Условие задания: Перепишите данные от строки с «pose: elev=320.5 azim=145.9» до строки с «Dot at: (296, 305)» включительно, заменив «dist» на «range» и ничего больше не меняя. Картинки в ответ не включайте.

#### Строки данных

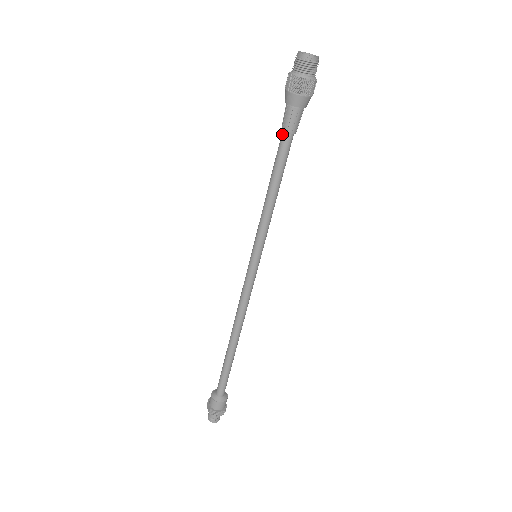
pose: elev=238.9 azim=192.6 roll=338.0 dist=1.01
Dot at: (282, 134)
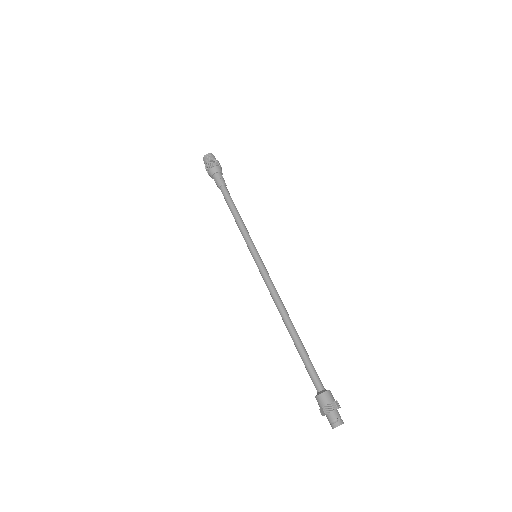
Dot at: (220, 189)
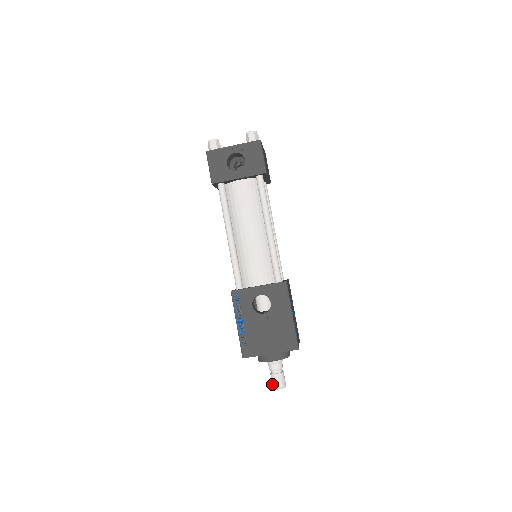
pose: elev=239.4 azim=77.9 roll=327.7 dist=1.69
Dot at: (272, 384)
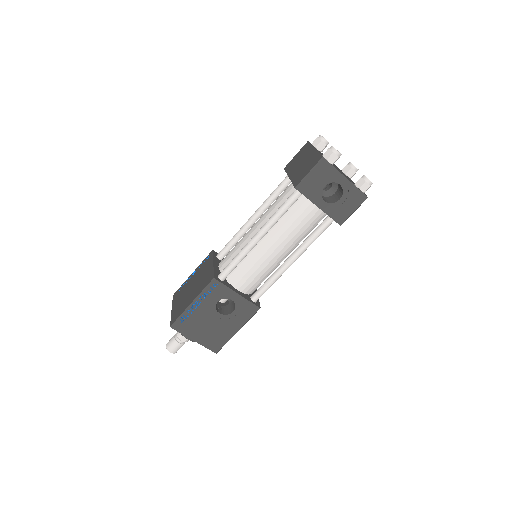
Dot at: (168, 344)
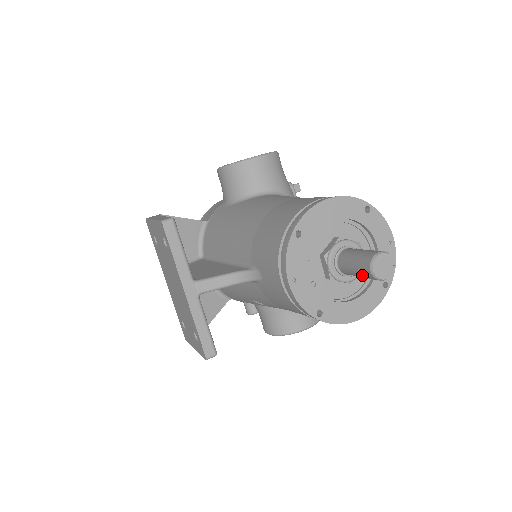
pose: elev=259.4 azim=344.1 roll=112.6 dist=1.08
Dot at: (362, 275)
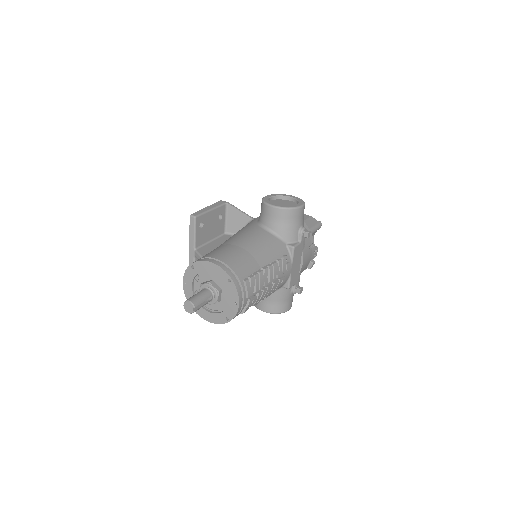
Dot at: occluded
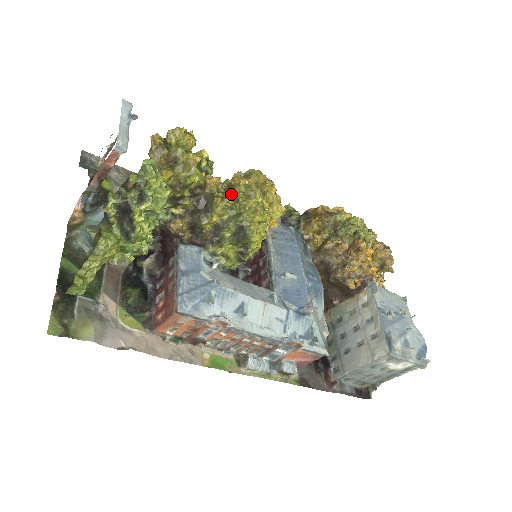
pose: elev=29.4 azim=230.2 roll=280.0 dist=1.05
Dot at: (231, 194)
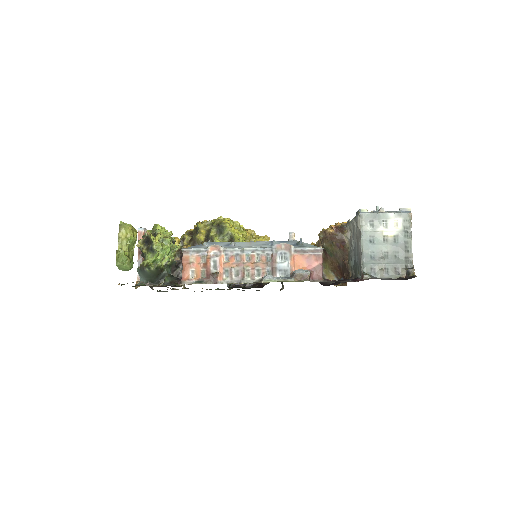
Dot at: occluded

########
#### Строки данных

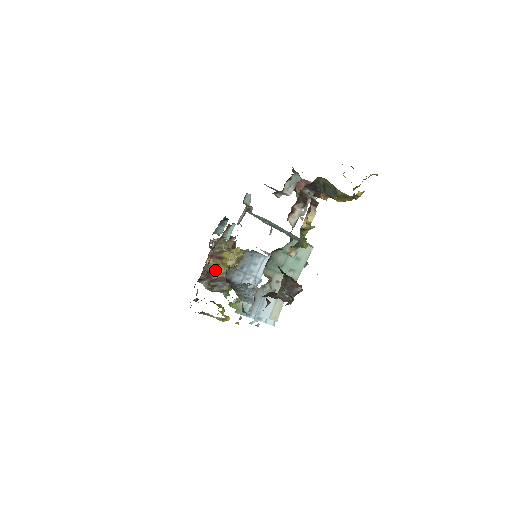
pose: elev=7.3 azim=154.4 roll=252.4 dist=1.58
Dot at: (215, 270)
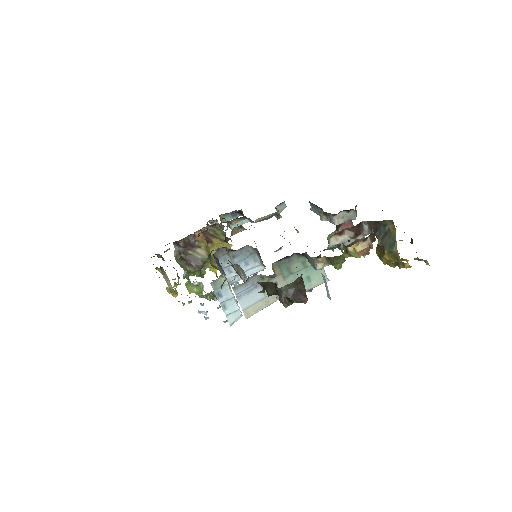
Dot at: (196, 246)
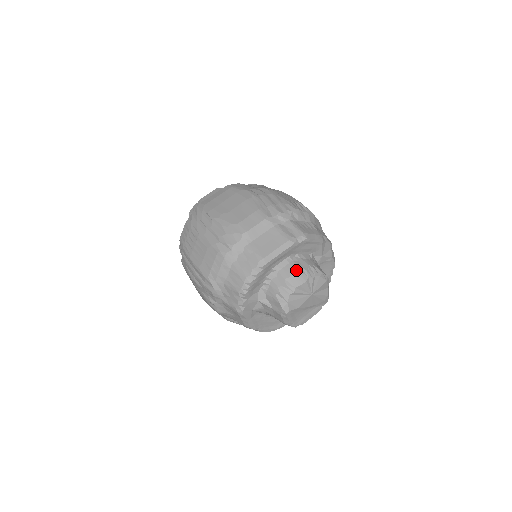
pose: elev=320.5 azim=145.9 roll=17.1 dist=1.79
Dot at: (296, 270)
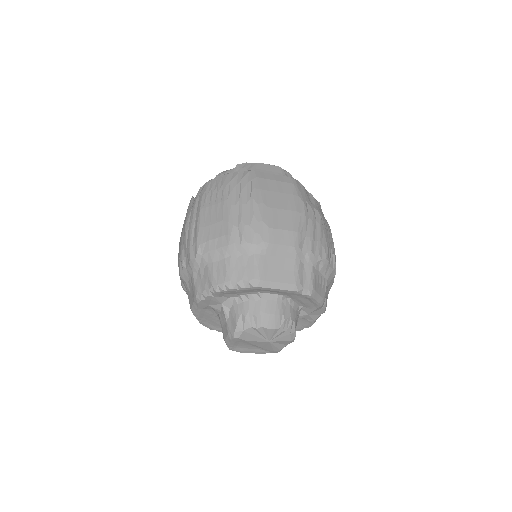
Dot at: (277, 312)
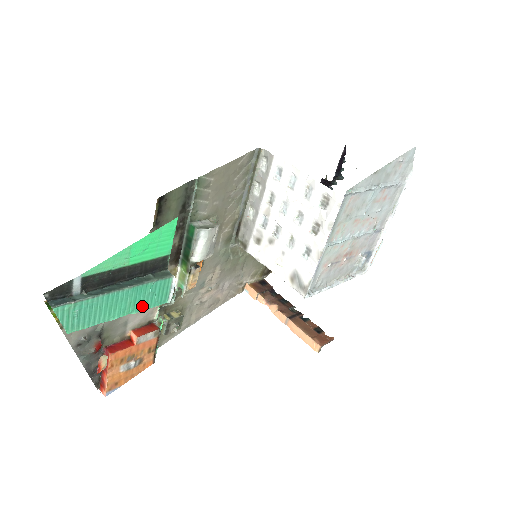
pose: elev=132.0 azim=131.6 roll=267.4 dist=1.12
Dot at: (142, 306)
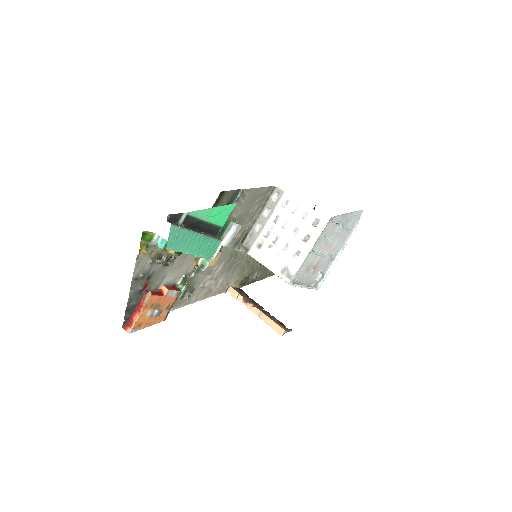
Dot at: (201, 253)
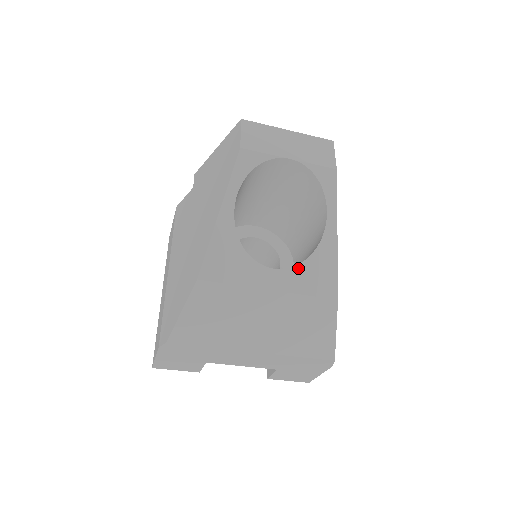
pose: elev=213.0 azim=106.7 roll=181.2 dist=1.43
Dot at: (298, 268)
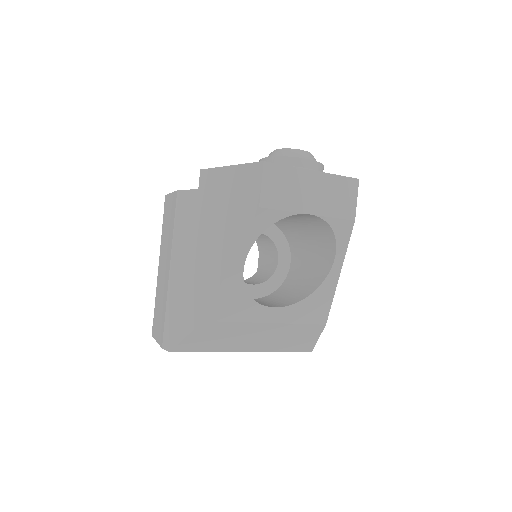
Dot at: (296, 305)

########

Ответ:
pose: elev=320.5 azim=145.9 roll=17.1 range=1.79
Dot at: (296, 270)
Dot at: (277, 312)
pose: elev=132.0 azim=131.6 roll=267.4 range=1.12
Dot at: (142, 306)
Dot at: (201, 253)
pose: elev=213.0 azim=106.7 roll=181.2 range=1.43
Dot at: (298, 268)
Dot at: (296, 305)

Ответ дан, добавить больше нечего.